Discussion in 'Financial Futures' started by bone, Nov 16, 2017.
I was under the impression the eurodollar contract days were numbered. Anyhow exciting news!
OKI, I've consulted some knowledgeable peeps...
This, IMHO, is gonna be DOA, as it's just a new mkt on the CME for a ratio'd spread between existing ED and FF contracts. It doesn't actually address the concerns around mismatched dates that currently make the OTC version significantly more sensible for institutional investors. Unless the CME decides to massively improve the margin netting between ED and FF, I can't imagine any reason why I'd want or need to be involved.
Besides, as I mentioned, both of the reference rates are likely to go away eventually...
Another irony of this is that the somewhat more promising trsy GC futures, which could allow one to trade the LIBOR-GC spread, are listed on ICE.
Here is the link the recorded CME Webinar on the Eurodollar versus Fed Funds exchange traded futures spread. As far as esoteric interest rate topics go this wasn’t terribly long or boring.
This is essentially a proxy for unsecured commercial debt (GE) versus unsecured bank debt (FF). This spread is heavily traded in the cash market because there is a better edge in the bid-ask. For my purposes the futures provides far greater capital margin efficiencies.
Personally, I have a great affinity for the exchange futures spreads because I swing trade them and don't want the execution hassles. YMMV.
Strictly speaking, bone, you're incorrect... Both LIBOR and FF are both unsecured interbank rates, albeit involving different underlying panels of banks.
As to this spread, the more I ask people questions about it (including the people who provided the main impetus for the introduction of this spread on the CME), the more I have to conclude that it's DOA. Now I've learned that brokers hate it. The CME says that the big selling point is the very favorable margin netting terms (implies arnd a 65% reduction in net margin, relative to a spread done via the outrights). However, I still don't understand how they intend to apply this in a mixed portfolio.
Marty, I take your points. The impetus for my post was to give smaller spec account spread traders another option to consider.
Ye, sure... I just think it's one of those things that's just a little bit too weird to work.
I mean if they wanted to let peeps trade LOIS the way most institutionals would do it (two derivative contracts with matched dates and mostly matched conventions, so that everything is in line), they should have introduced a new FRA/OIS spread futures contract. However, I guess they really thought it was too much trouble, especially given the uncertainties around the rates themselves. So they settled on this "bastardized" version of the spread, which has all the same drawbacks and whose only advantage is the more generous netting. I just don't think it's good enough, IMHO.
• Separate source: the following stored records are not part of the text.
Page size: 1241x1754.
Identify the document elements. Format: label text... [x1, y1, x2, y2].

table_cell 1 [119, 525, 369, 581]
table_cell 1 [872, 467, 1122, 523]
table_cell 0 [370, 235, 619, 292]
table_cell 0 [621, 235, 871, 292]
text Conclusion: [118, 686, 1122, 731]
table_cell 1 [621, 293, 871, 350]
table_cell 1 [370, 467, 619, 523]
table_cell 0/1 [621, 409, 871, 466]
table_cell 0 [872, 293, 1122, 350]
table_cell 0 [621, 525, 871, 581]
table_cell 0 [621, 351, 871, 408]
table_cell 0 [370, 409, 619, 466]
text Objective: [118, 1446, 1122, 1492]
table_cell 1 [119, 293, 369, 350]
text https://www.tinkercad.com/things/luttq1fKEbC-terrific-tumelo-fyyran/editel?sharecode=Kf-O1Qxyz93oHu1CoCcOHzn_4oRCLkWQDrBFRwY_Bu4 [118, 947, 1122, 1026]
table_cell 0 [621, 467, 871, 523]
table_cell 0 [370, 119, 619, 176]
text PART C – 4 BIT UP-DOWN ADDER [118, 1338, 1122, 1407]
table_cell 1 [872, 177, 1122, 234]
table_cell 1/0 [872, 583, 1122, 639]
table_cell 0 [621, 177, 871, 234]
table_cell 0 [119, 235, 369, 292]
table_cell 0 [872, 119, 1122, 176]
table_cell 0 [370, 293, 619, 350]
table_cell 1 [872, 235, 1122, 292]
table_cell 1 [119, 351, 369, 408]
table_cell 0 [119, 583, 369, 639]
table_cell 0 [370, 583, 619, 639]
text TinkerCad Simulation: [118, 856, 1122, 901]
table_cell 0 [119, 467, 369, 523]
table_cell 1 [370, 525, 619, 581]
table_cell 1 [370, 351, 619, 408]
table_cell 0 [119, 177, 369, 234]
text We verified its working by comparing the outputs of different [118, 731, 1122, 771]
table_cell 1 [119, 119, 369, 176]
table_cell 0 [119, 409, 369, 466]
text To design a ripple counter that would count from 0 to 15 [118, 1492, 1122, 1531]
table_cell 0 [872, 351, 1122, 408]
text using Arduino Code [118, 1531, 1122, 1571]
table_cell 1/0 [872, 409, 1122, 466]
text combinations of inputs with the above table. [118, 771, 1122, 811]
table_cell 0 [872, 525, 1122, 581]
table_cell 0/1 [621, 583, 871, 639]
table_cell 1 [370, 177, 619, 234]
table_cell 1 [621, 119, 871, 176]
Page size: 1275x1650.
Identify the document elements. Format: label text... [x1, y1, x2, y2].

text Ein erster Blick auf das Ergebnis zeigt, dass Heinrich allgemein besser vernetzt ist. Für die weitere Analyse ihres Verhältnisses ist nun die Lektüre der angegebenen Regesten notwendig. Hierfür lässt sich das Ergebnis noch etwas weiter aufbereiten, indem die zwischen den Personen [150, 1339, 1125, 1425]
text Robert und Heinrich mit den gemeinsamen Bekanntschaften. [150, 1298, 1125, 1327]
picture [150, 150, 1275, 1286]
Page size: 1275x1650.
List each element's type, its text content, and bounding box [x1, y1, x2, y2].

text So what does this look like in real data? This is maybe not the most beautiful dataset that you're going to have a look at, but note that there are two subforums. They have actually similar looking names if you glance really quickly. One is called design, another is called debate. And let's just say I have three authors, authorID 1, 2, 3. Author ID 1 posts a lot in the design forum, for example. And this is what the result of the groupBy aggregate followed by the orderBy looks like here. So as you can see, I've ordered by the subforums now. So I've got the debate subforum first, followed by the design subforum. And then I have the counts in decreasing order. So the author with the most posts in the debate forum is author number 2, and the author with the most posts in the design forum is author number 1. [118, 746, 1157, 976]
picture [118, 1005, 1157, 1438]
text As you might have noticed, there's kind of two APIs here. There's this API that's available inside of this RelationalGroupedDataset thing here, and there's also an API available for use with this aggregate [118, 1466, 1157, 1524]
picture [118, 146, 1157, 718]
And now it turns out that the margin stuff is a red herring... The 65% reduction is a result of the regular netting that would occur even if you legged ED contracts vs FF, w/o using the new high-falutin' spread mkt (just as I suspected).
So it's an execution instrument just like the treasury spread ICSes basically. The margin offset with spreads vs legged outrights isn't something unique to this spreads but just a side effect of SPAN like all the others.
Yeah... For an institutional, there's apparently some relative margin benefit vs the OTC version of the LOIS trade, but this is offset by the various imperfections.
so at retail level should one consider trading it? a beginner questions, is it seasonal? does it mean revert? how to chart historical movements ( On IB) ? when the spread as a Exchange Traded product just started out few week ago but was always there as legged version!